И горько и смешно… Вот они чего написали, грамотеи!
А в уголке наискосок — это ответ от начальства:
«Постановлено сообщить Чирухину, что в музее человеческий скелет есть, а во втором надобности нет и рекомендовать обратиться в университет».
Ну, уж дальше и сам Кочеток хода не знал.
Отец мой вскоре скончался. Очень жалела я тятю.
А мать мне наказала:
— Береги, Паня, это письмо. Большая вырастешь — вспомнишь, как для нас с тобой он души не жалел.
II
Вот никак не пойму людей. Только начнут рассказывать о нужде или печали — и давай жаловаться. Терпеть не могу! Кого горе миновало? Никого. Так если все расхнычемся — не дай бог… Недаром говорится: посильно горе со смехами, непосильно со слезами. Бывает, пристукнет тебя горе, с ног свалит, — повоешь, повоешь и опять вверх головой ходишь. Такой уж характер у меня. Вот и девчонкой была… В другой раз изобидят тебя ребята, прокуксишься, а жаловаться не пойдешь.
Было мне девять лет, когда я пошла борноволочить. Зиму и лето жила в няньках, а весну и осень в борноволоках. Десяти лет на двух лошадях боронила: на передней верхом еду, а задняя за мной идет. В ту же весну Бобошин Викул подымал новь на лесном на пожарище. Меня послал прутики — березнячок — выдергивать. До кровавых мозолей доробилась… Зато вечером дадут тебе коровашек хлеба да туесок молока — и задуваешь к маме, только пятки сверкают!

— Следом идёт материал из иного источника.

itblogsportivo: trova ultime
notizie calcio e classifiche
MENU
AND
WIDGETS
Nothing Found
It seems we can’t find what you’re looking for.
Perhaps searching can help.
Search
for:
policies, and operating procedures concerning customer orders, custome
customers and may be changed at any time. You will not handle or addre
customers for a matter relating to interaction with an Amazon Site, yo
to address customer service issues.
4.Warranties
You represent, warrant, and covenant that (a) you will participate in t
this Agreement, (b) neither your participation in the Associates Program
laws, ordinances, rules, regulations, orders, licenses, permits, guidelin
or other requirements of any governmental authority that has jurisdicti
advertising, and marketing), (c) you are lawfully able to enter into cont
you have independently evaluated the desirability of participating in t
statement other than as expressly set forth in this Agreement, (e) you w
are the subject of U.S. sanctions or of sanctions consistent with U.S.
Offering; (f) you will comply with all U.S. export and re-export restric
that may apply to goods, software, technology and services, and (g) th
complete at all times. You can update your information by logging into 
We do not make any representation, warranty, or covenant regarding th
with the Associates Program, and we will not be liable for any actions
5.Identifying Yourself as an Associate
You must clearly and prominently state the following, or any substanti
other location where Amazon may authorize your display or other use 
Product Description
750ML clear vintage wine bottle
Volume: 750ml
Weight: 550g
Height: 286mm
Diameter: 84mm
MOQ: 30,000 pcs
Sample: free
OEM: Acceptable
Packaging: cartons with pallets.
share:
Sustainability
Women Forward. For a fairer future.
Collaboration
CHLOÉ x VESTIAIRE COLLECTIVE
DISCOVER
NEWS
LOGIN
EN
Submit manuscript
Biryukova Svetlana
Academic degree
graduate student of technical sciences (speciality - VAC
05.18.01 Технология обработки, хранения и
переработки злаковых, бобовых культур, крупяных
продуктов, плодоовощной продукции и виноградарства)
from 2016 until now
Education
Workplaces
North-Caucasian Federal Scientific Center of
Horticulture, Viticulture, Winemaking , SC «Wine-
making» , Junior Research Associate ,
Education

Мама моя в ту весну слегла и больше не поднялась. Билась я так до четырнадцати лет. А с четырнадцати стала жить прислугой у дьякона. Чернобородый был такой, веселый… По двенадцати батраков летом за стол садились. Я для всех стряпала. По два раза в день хлеб пекла, ворочала ведерные квашонки. Бывало, вечером налью себе чаю и засну сидя… Проснусь — чай простыл, тишина — все опят.
Потом перешла я к Викулу Бобошину.
Он считался первым в нашей Слободе. А Слобода была большая, богатая. В наших местах все держались земли, родила она хорошо. У кого нет своего хозяйства, — работали у кулаков. Викул Иванович по сто десятин засевал. В Слободе были и тележники, и корзинщики, и гребенщики — гребни из рога резали… Все это Викул скупал и в город возил. Маслобойку имел, масло из конопляного семени жал. Не брезговал и ямщину гонять. Купец — не купец, а вроде того… Страшный богач. Дела вел большие.